L’article « communauté » est un bel exemple de la difficulté de traduction de notions plus compréhensibles dans un contexte anglo-saxon : communauté veut dire ensemble de personnes qui se reconnaissent une parenté, spirituelle, d’usages… En France, on l’entend le plus souvent par communauté religieuse, elle doit être étendue quand on parle « société de l’information ».

L’article « médiation » montre bien comment ce mot, largement utilisé, appliqué à l’information numérique, peut laisser germer des utopies, des erreurs : la société numérique n’aurait-elle plus besoin de médiateurs ? Question régulièrement posée aux bibliothécaires à propos des évolutions du métier.

On lira aussi avec intérêt l’article « normes » dont la variété internationale est bien expliquée… et tous les autres.

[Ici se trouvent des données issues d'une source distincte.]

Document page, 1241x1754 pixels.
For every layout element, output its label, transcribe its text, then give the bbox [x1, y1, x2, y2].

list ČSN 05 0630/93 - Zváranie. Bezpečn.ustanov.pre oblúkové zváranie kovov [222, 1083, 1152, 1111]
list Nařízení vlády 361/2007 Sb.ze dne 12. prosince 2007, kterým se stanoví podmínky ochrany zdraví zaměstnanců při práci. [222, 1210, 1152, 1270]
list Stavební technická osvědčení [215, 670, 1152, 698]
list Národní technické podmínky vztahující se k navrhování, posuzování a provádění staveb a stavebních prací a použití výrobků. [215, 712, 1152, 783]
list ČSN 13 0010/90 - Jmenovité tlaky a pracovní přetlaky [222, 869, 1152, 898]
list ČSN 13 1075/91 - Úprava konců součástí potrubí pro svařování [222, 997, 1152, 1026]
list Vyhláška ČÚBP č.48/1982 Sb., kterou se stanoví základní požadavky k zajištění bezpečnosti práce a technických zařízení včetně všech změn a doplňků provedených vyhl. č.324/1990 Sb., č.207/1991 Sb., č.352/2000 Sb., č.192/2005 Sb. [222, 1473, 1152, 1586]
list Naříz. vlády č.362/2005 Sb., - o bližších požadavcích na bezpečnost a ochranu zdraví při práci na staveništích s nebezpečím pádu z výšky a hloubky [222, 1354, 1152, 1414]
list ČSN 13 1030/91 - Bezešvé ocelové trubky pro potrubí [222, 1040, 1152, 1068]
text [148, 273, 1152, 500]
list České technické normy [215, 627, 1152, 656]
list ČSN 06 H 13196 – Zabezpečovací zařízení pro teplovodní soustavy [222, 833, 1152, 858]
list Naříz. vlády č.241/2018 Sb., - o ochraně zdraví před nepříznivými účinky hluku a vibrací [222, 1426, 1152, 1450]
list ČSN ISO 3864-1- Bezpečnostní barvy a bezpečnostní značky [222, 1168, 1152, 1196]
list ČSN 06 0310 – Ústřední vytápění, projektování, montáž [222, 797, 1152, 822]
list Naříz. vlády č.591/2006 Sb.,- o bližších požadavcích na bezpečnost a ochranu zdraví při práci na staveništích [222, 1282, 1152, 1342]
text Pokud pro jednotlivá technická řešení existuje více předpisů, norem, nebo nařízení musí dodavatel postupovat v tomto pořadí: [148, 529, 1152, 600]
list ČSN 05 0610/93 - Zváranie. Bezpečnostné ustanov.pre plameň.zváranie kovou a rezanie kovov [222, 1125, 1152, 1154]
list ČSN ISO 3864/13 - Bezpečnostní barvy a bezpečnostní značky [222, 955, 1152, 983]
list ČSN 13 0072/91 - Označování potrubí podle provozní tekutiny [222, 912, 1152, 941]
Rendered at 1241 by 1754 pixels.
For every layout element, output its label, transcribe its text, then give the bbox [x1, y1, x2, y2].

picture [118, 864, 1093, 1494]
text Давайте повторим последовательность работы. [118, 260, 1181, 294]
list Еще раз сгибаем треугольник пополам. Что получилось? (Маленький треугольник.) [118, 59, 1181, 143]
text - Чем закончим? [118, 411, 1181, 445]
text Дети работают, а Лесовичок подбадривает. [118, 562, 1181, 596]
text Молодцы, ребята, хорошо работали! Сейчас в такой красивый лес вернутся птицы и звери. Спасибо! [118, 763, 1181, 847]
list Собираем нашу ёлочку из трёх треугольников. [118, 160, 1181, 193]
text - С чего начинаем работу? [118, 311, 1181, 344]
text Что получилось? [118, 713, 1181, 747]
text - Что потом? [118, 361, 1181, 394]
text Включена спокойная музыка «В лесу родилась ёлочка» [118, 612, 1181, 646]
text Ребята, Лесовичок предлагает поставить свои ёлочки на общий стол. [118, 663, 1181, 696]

Les auteurs sont nombreux : universitaires, juristes, bibliothécaire (Christian Lupovici), ingénieurs. Ils ont tous fait l’effort d’éviter le jargon de leur discipline, pour entrer dans le projet de cet ouvrage. Un seul petit, tout petit, regret : que les termes définis ne proposent pas systématiquement leurs équivalents en anglais, car cela aiderait à lire les textes sur le SMSI, très souvent uniquement en anglais. Cela n’empêche pas ce document d’être indispensable dans un fonds de bibliothèque, pour le public et pour les professionnels.